Segments of the entity swarmed up the walls like moving oil slicks. The bats flew around in panic. The cave was a place of permanent mid-night. The first raid came when it was day time out in the world. There was only one exit, via a long, convoluted tunnel and out through a narrow opening. Most of the bats flew out to escape the marauding army of slime patches - into the daylight, where they flapped around in confusion, being picked off by predatory birds. The majority survived and most of those returned to the home cave.
It couldn't last. The entity hunted the cave ceiling relentlessly, day and night. At night, when the adult bats were abroad, it took the young from their crèches. During the day, it took the adults. By the time it had wiped out nearly all the bats, it was huge.
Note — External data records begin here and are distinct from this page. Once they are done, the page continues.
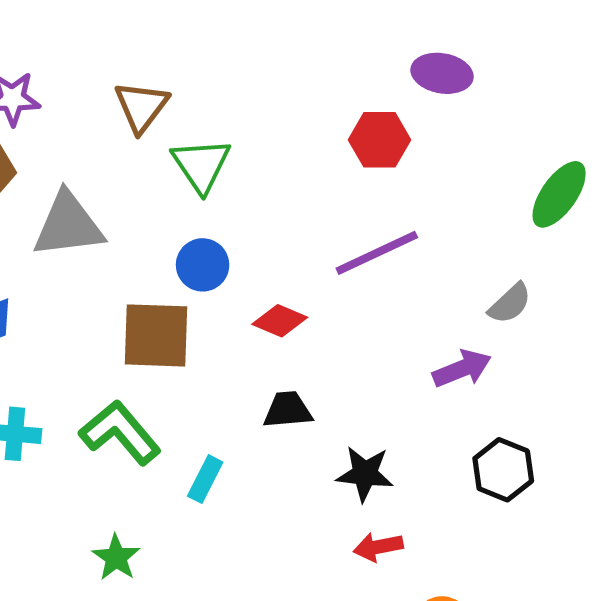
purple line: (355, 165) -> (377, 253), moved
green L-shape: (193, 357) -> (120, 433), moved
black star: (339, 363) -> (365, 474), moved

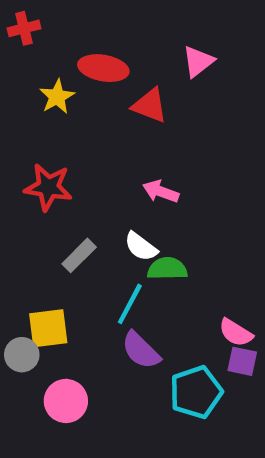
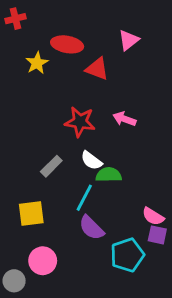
red star: (48, 187) -> (80, 122), moved
pink arrow: (161, 192) -> (124, 119), moved
gray circle: (22, 355) -> (14, 281), moved

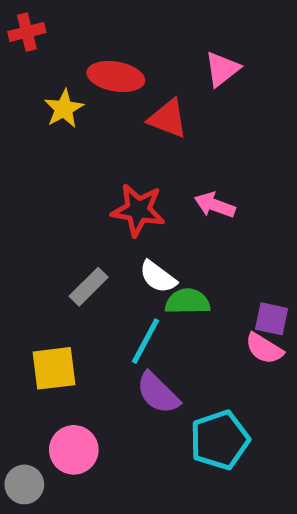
pink semicircle: (153, 216) -> (264, 348), moved
purple square: (157, 235) -> (272, 319), moved

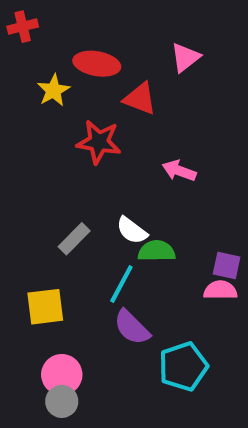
red star: (138, 210) -> (99, 142), moved
pink semicircle: (264, 348) -> (220, 290), turned 148
gray circle: (24, 484) -> (62, 401), moved

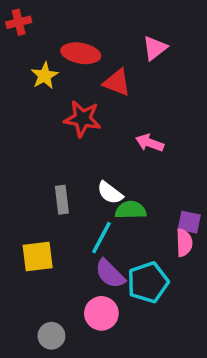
gray rectangle: (74, 239) -> (62, 200), turned -52
pink semicircle: (220, 290) -> (184, 243), turned 88
cyan pentagon: (183, 366) -> (148, 282), moved
pink circle: (62, 375) -> (101, 313), moved

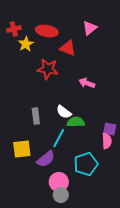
red cross: (19, 22) -> (14, 29), moved
purple semicircle: (110, 274) -> (46, 159), moved, turned -84
gray circle: (51, 336) -> (61, 195), moved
This time it had really succeeded in destroying the ecosystem that sustained it. Without the bats to replenish the heap of guano, the bacteria and cockroaches stopped reproducing and the rats left.
The entity had become self-aware, it realised it was starving and it felt a new emotion: fear. All its parts drew in together for comfort and to share the remaining nutrients. It gradually shrank. Too late, it looked for a way out of the cave. Before it could find the way to the surface, it had shrivelled away entirely, never to trouble the creatures that live on the surface. We should all be grateful for that.